# Given instruction
Reproduce each of the entries below character for character, changing nothing.

# Material for this exercise
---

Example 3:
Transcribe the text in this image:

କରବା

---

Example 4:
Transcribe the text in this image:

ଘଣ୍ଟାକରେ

# Response below
---

Example 3:
Transcribe the text in this image:

କରବା

---

Example 4:
Transcribe the text in this image:

ଘଣ୍ଟାକରେ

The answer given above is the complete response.